Textos publicados pelo autor

Pergunta:

Tenho ouvido/lido nos meios de comunicação, por exemplo, "0,6 pontos percentuais". O correto não seria 0,6 ponto percentual?

Obrigado.

Resposta:

O singular de `tantos por cento´ refere-se à unidade: um ponto `percentual´ (em Portugal, `percentual´ é um neologismo, mas já frequente também). Para outros valores, penso que se deve usar a designação no plural: 0,6 pontos `percentuais´, como se diz 0,6 amperes (em rigor: 0,6 A). Por outro lado, digo: seis décimas de ponto `percentual´.

Ao seu dispor,

Pergunta:

Gostava de poder usar uma alternativa mais "laica" no uso das datas, sem recurso ao "a.C. e ao d.C".

Em inglês usa-se "CE" (Common Era) para substituir o "d.C.".

Há, em português, expressões equivalentes? Se não há, podem sugerir possíveis expressões?

Obrigado.

Resposta:

A.C. - d.C.

As abreviaturas recomendadas, pela Academia das Ciências de Lisboa e pelo dicionário "Universal" da Texto Editora, para o fim que indica, são: a.C. (antes de Cristo), d.C. (depois de Cristo). Com pontos e a, d em minúsculas, C em maiúsculas. José Pedro Machado e a Grande Enciclopédia Portuguesa e Brasileira recomendam A.C. (tudo maiúsculas. Repare que a abreviatura indicada por si ( CE ), adaptada à língua portuguesa em, por exemplo E.C., pretendendo ignorá-la, sugeriria sempre a era cristã, não só na referência ao início, como na própria letra C (que poderia ser interpretada como de Cristo).

Recomendo que, por agora, continue a usar a notação prescrita pela Academia das Ciências de Lisboa.

Jesus Cristo

Na realidade, parece que Jesus nasceu cerca de seis a quatro anos antes do início da actual contagem, mas a era em que se baseia o nosso calendário designa-se por era cristã; e não o podemos ignorar.

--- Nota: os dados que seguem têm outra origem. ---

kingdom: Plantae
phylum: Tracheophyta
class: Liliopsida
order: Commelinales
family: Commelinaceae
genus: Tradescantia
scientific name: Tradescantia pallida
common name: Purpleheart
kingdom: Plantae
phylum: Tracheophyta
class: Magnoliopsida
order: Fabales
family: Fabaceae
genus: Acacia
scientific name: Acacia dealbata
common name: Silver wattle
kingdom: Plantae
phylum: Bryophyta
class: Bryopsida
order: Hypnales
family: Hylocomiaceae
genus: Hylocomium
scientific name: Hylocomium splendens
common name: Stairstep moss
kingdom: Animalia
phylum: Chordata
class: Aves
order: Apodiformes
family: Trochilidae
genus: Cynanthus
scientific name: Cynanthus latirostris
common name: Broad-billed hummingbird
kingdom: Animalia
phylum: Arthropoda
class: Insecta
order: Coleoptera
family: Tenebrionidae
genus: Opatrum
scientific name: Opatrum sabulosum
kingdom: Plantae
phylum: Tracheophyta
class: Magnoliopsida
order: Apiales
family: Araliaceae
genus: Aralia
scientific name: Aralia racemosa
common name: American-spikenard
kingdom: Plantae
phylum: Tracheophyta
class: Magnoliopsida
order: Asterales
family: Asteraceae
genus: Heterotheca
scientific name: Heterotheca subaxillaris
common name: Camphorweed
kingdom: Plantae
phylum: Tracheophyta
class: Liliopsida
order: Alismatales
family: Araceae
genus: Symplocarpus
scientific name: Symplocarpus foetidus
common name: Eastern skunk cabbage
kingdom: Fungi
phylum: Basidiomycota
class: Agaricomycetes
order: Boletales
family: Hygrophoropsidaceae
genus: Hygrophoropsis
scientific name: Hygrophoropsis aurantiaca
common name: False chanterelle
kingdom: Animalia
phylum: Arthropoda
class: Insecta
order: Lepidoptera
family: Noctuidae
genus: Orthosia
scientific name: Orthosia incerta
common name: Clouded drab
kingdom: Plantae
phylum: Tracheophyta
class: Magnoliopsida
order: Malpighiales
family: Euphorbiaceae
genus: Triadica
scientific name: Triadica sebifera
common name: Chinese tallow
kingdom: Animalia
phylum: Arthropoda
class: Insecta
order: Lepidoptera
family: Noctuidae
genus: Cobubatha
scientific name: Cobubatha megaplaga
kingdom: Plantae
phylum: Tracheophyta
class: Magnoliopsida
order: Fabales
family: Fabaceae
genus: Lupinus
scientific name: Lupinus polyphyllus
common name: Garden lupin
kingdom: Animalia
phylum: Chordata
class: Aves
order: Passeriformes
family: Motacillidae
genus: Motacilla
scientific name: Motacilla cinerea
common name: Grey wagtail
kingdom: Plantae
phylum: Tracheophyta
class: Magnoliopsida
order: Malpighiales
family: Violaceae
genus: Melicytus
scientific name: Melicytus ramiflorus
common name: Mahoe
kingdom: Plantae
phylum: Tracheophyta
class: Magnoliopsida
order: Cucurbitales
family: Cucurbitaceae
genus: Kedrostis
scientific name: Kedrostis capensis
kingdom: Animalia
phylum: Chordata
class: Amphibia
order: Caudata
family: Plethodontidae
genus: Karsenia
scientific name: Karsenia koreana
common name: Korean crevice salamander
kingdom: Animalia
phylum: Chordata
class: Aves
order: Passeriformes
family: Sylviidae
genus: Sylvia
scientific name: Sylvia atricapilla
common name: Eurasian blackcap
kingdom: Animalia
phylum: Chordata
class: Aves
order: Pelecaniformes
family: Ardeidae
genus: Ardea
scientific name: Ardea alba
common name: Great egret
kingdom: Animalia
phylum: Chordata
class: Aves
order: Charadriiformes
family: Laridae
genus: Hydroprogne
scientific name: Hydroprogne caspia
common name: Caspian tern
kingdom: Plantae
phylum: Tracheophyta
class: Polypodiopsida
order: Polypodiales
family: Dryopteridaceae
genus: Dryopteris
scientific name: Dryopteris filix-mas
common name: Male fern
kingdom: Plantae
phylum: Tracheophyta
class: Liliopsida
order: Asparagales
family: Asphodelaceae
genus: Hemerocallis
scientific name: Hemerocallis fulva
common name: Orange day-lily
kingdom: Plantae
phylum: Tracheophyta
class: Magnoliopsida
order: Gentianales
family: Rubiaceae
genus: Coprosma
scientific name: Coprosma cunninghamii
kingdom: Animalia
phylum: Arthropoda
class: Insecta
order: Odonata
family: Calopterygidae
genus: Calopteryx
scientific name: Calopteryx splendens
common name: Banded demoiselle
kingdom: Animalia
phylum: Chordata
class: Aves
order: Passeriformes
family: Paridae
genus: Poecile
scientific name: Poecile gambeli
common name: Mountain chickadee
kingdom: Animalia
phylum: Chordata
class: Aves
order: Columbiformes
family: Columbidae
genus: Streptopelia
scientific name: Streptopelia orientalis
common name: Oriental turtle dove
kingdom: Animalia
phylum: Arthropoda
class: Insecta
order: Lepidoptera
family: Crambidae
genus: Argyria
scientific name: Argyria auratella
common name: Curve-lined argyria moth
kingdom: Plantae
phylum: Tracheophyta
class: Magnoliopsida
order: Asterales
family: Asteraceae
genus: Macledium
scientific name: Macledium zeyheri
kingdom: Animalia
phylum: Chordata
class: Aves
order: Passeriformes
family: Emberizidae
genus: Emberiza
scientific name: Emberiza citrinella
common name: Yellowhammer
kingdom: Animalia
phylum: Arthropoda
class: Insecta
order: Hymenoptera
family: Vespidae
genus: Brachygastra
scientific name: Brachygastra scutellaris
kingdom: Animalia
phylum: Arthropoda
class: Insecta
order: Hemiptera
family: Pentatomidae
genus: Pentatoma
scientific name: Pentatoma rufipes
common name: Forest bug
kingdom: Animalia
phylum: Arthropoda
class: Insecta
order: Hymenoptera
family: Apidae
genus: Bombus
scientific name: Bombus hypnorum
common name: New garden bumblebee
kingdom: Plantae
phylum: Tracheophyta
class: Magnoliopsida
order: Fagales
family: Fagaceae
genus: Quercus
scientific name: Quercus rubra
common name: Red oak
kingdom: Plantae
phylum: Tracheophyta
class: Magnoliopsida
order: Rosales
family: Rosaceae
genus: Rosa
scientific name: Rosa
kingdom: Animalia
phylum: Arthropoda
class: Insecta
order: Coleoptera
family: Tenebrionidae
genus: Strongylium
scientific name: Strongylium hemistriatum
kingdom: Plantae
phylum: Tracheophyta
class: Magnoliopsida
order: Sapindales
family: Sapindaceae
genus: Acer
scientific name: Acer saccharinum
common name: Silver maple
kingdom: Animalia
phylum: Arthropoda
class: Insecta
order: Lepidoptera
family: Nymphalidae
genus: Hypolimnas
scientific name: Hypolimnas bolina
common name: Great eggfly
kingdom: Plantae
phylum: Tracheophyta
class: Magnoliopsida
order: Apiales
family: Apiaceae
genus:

Cristo também pode ser encarado só laicamente, se é essa a sua preocupação: Jesus Cristo é uma figura comprovadamente histórica (existiu de facto, segundo registos isentos de religiosidade, como, por exemplo, o relatório de Plínio ao imperador Trajano - fonte: Enciclopédia Larousse).

E é preciso reconhecer que, independentemente de algumas das Suas ideias serem efectivamente extraordinárias (tanto, que ainda hoje nos deixam o sonho duma utopia espiritualmente superior às leis mosaicas, que afinal continuam em parte a reger-nos), o facto de ter existido o bondoso Jehoxuá influenciou decisivamente esta nossa civilização. Reconhecimento que se espera, naturalmente, de quem nela está inserido, seja ou não cristão. Claro que uma pessoa tolerante aceita, igualmente como legítimos, calendários centralizados em figura...

Pergunta:

Existe versão electrônica do prontuário D' Silvas? Já tenho em livro mas só dou certo com matéria no computador. Como trata variantes, me disseram que é a melhor obra para brasileira em Lisboa se adaptar à norma de cá.

Resposta:

Por enquanto, não existe versão electrónica do meu prontuário.

E, para evitar de iludir quem nos lê, devo esclarecer que a parte das variantes brasileiras são só 10 páginas, num livro de 320. O melhor trabalho que conheço para o fim que pretende é o "Dicionário Contrastivo Luso-Brasileiro", de Mauro Villar, publicado pela Editora Guanabara.

Quanto à grafia, não tenha muitos receios, irmã brasileira. As diferenças não são assim tantas, pois, em leitura corrida, nem se notam as diferenças na mensagem (ou porque as consoantes que os brasileiros tiram não fazem falta aos portugueses por serem mudas, ou porque o que acrescentam em acentos é supérfluo para Portugal). Com um bom corrector ortográfico em português de Portugal corrige tudo.

Quanto à semântica, é mais difícil. Os grupos humanos tendem a construir símbolos de comunicação diferenciados de outros grupos, vizinhos até às vezes. Isso Justifica que exista no planeta um número impressionante de muitos milhares de línguas (crê-se que umas 6 000 desaparecerão em breve, com a globalização...). Não admira que no Brasil se usem significantes diferentes dos usados em Portugal para conceitos idênticos, embora a língua seja estruturalmente a mesma. O que se dá é a circunstância de muitos regionalismos brasileiros serem, afinal, bom português, vernáculo, dos nossos comuns antepassados, e, por isso, perfeitamente entendidos.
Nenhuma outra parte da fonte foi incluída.